Preprocedural imaging guiding ventricular tachycardia ablation in structural heart disease
Background
Integration of preprocedural imaging techniques in ventricular tachycardia (VT) ablation may improve the identification of arrhythmogenic substrates, particularly relevant for patients with nonischemic cardiomyopathy (NICM) with sub-optimal outcomes.
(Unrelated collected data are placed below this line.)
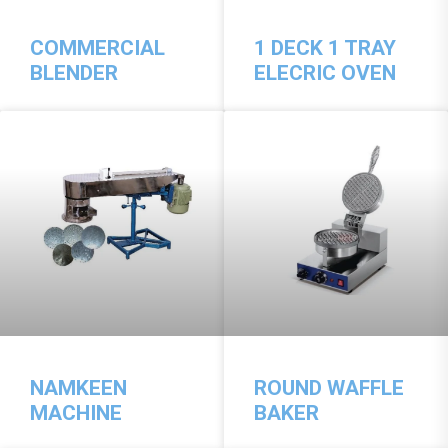
COMMERCIAL
1 DECK 1 TRAY
BLENDER
ELECRIC OVEN
NAMKEEN
ROUND WAFFLE
MACHINE
BAKER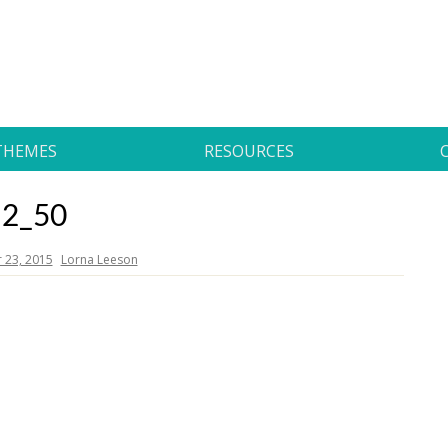
THEMES
RESOURCES
2_50
23, 2015
Lorna Leeson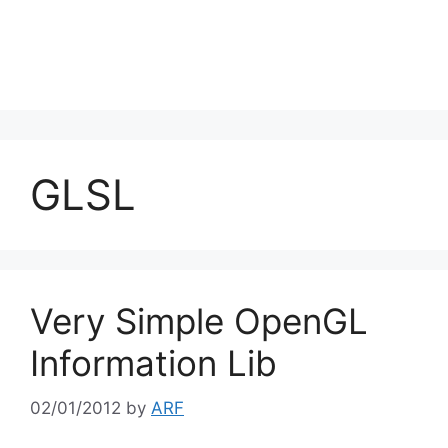
GLSL
Very Simple OpenGL
Information Lib
02/01/2012
by
ARF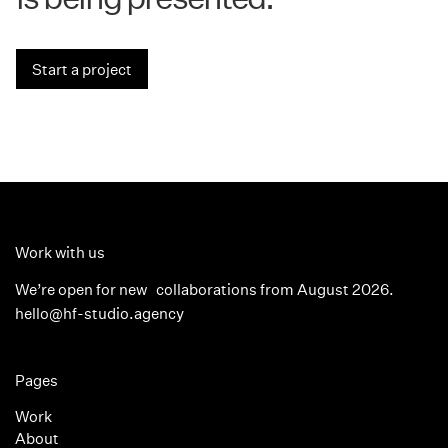
Start a project
Work with us
We’re open for new collaborations from August 2026.
hello@hf-studio.agency
Pages
Work
About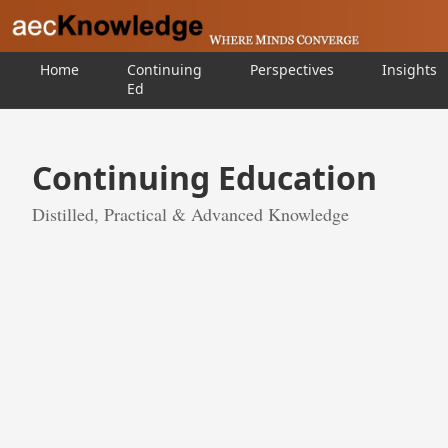
Home
Continuing
Perspectives
Insights
Ed
Continuing Education
Distilled, Practical & Advanced Knowledge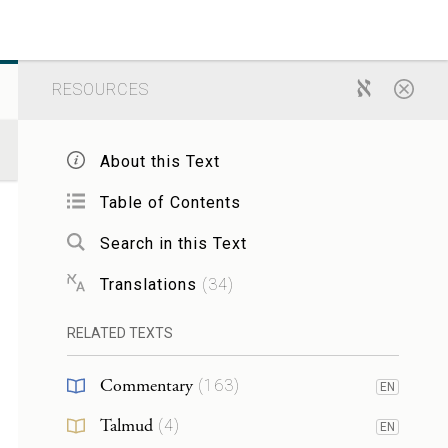
RESOURCES
About this Text
Table of Contents
Search in this Text
Translations
(
34
)
RELATED TEXTS
Commentary
(
163
)
EN
Talmud
(
4
)
EN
We assessed the impact of advanced preprocedural imaging on the safety and long-term efficacy of radiofrequency catheter ablation (RCA) for VT, comparing patients with NICM and ischemic cardiomyopathy (ICM).
Methods
In this prospective, single-center study, consecutive patients referred for scar-related VT ablation underwent multidetector computed tomography (MDCT) and late gadolinium enhancement cardiac magnetic resonance (LGE-CMR). Images were segmented with ADAS 3D software and integrated into mapping systems. Substrate map collection targeted the imaging-predicted area of interest and the ablation aimed at eliminating all local abnormal ventricular activities. Procedural safety was evaluated with 30-day mortality. Long-term efficacy was assessed by survival free from appropriate ICD shocks at 36 months.
Results
102 patients were included (67 ± 11 years, 94% male; 75 ICM, 27 NICM). All patients underwent MDCT and 35% also underwent LGE-CMR. Procedural safety (4% 30-day mortality, p = .95) and 36-month efficacy were similar in both groups (88.0% vs. 74.1%, HR 2.09; p = .13 in ICM and NICM). Efficacy was higher in patients when VT activation mapping with VT isthmus ablation complemented substrate ablation compared to substrate-based ablation alone (94.5% vs. 80.6%, HR 4.00; p < .05).
Conclusion
A preprocedural imaging protocol integrated into the invasive mapping system may improve safety and long-term efficacy, with NICM patients exhibiting outcomes comparable to those with ICM. Activation mapping of the VT on top of substrate ablation may improve prognosis.